Why do I love pulled pork? So many reasons! Because of its meaty flavor… its shredded texture (if you do it right, it just falls apart in your mouth)… oh and its fat content (if you take a little bit off right after you roast it, it’s the perfect amount of fat and meat). The fat melts in the meat, so really how much more tender can you get?

You can put pulled pork on a plate, in a bun, on nachos, in a tostada shell. I’m not exaggerating when I say you can put it on, in, or around so many things. The diversity doesn’t come from the pork itself. It’s the dishes that you put it with. You can put it with a vinegar slaw or a regular slaw, which people usually do. You could go sautéed dish with corn and peas and carrots and things like that. You could put it in zucchini boats and bake it. It goes well with most cheeses, especially smoked cheddars, goudas, asiagos and parms.

I usually make a nice rub for my pork butt:

1 cup Demerara sugar
3 cups chili powder
1/2 cup onion powder
1/4 cup ground cumin
1/2 cup granulated garlic
1/2 cup kosher salt
3 tablespoons black pepper
1 tablespoon cayenne pepper

This is a basic rub so it won’t overpower the sauce. Combine all of your spices together and liberally rub onto a pork butt. Be sure to get the rub in every nook and cranny. Wrap with plastic wrap and refrigerate for 24 hours.

Like I said, you can put anything on it, in it, it doesn’t matter. You can use red banana paste or barbeque sauce or Carolina vinegar or puréed green chilies. You can also use what I used in this one which is a sazon. A sazon is basically a vegetable vinegar puree. A couple of guys I knew from the Dominic Republic taught me how to make a true sazon. I loved it then and I love it now. They showed me the trick to taking a traditional sazon and putting anything you want in it. Mangoes, papaya, coconut, poblano peppers… anything you can think of.

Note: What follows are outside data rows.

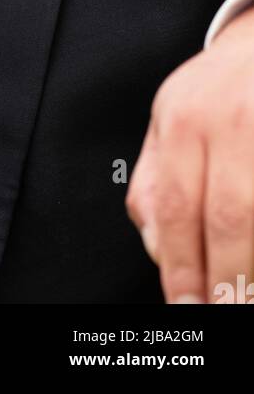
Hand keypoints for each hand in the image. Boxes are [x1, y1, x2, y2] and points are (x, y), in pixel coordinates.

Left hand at [126, 6, 253, 302]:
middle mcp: (230, 120)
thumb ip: (156, 180)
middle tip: (224, 312)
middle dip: (227, 278)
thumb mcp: (171, 117)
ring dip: (253, 265)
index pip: (177, 206)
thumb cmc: (219, 89)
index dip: (181, 267)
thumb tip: (157, 248)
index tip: (185, 306)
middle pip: (229, 215)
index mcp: (184, 118)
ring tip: (245, 296)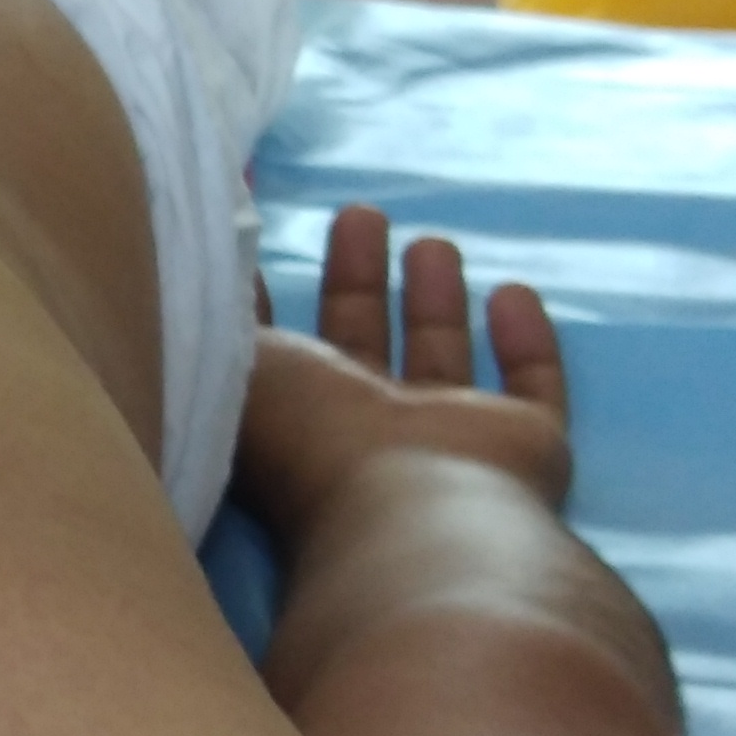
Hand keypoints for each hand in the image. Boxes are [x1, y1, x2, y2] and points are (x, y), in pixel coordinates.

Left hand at [236, 205, 572, 542]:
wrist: (410, 520)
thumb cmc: (309, 444)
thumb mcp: (235, 360)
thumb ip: (220, 305)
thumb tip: (204, 244)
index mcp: (286, 419)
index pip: (267, 350)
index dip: (258, 300)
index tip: (258, 242)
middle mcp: (362, 434)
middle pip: (357, 345)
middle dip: (354, 280)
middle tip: (357, 214)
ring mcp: (442, 445)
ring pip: (439, 364)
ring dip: (433, 305)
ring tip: (429, 243)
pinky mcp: (520, 447)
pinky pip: (530, 391)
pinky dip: (527, 346)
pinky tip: (513, 294)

I did a mango sazon for this pulled pork dish.

For the sazon:

1 red pepper, seeded and cored
1 green pepper, seeded and cored
1 yellow onion, peeled and quartered
2 tablespoons fresh thyme
2 tablespoons fresh oregano
2 mangoes, peeled and chopped
2 carrots, peeled
4 cups of water or chicken stock
½ cup rice wine vinegar
¼ cup honey
Salt and pepper to taste

Boil all of the ingredients until soft. Puree to a paste. Mix with shredded pork and bake covered for 25 minutes at 350 degrees. Uncover and bake for another 10-15 minutes.

I made this pulled pork before we started this blog, so I’m sorry I don’t have other pictures. But that reminds me: you don’t have to buy some big R2-D2 looking smoker vessel. I used a little charcoal grill that’s falling apart in my back yard. The handles are falling off, literally. But it works. All you really need are basically wood chips, the pork, and a functioning lid to turn a piece of crap into a smoker.

To smoke:

Place coals on one side of a grill or in the bottom of your smoker. Important: just light one side of the coals and let the flame creep. Too much heat from lighting and all that coal will ruin your pork. Place apple and hickory wood chips (that have been soaked in water) on your coals. Place pork fat side up on the opposite side of the coals and chips. Smoke at 225 to 250 degrees for 4 to 6 hours. When finished, take off the grill and shred in a bowl. If there is too much fat on the cap, you can scrape some off with your tongs.